Su Dai-Shi, Markowitz M Kristine, DiPardo Robert M, Murphy Kathy L, Harrell C Meacham, O'Malley Stacy S, Ransom Richard W, Chang Raymond S L, Ha Sookhee, Hess Fred J, Pettibone Douglas J, Mason Glenn S, Boyce Susan, Freidinger Roger M, Bock Mark G
Departments of Medicinal Chemistry and Neuroscience, Merck Research Laboratories, West Point, PA 19486, USA.

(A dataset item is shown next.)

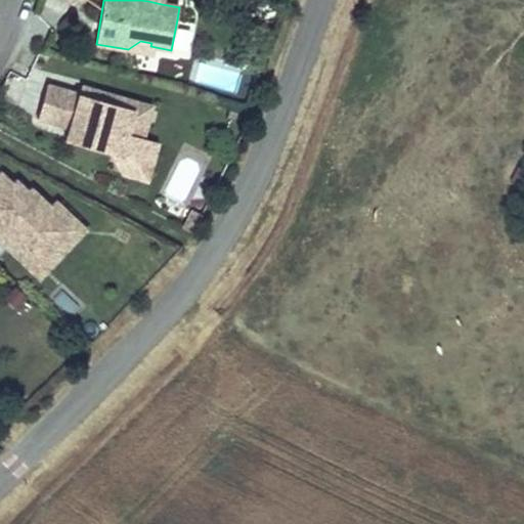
[(175,31),(174,51),(189,51),(189,32),(175,31)]
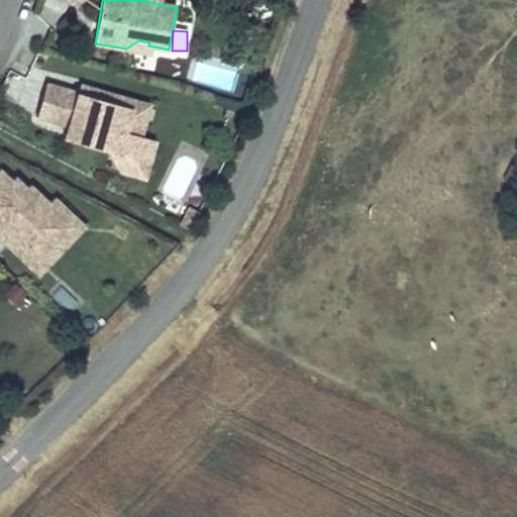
[(148,45),(149,42),(138,40),(126,48),(147,53),(148,45)]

J Am Chem Soc. 2003 Jun 25;125(25):7516-7. doi: 10.1021/ja0353457.
Bradykinin (BK) plays an important role in the pathophysiological processes accompanying pain and inflammation. Selective bradykinin B1 receptor antagonists have been shown to be anti-nociceptive in animal models and could be novel therapeutic agents for the treatment of pain and inflammation. We have explored chemical modifications in a series of dihydroquinoxalinone sulfonamides to evaluate the effects of various structural changes on biological activity. The optimization of a screening lead compound, facilitated by a homology model of the BK B1 receptor, culminated in the discovery of a potent human BK B1 receptor antagonist. Results from site-directed mutagenesis studies and experiments in an animal pain model are presented.
缓激肽(BK)在伴随疼痛和炎症的病理生理过程中起重要作用。选择性缓激肽B1受体拮抗剂在动物模型中已显示出抗伤害感受作用,可能成为治疗疼痛和炎症的新型治疗药物。我们对一系列二氢喹喔啉酮磺酰胺进行了化学修饰,以评估各种结构变化对生物活性的影响。通过BK B1受体的同源模型促进筛选先导化合物的优化,最终发现了一种有效的人BK B1受体拮抗剂。本文介绍了定点诱变研究结果和动物疼痛模型实验结果。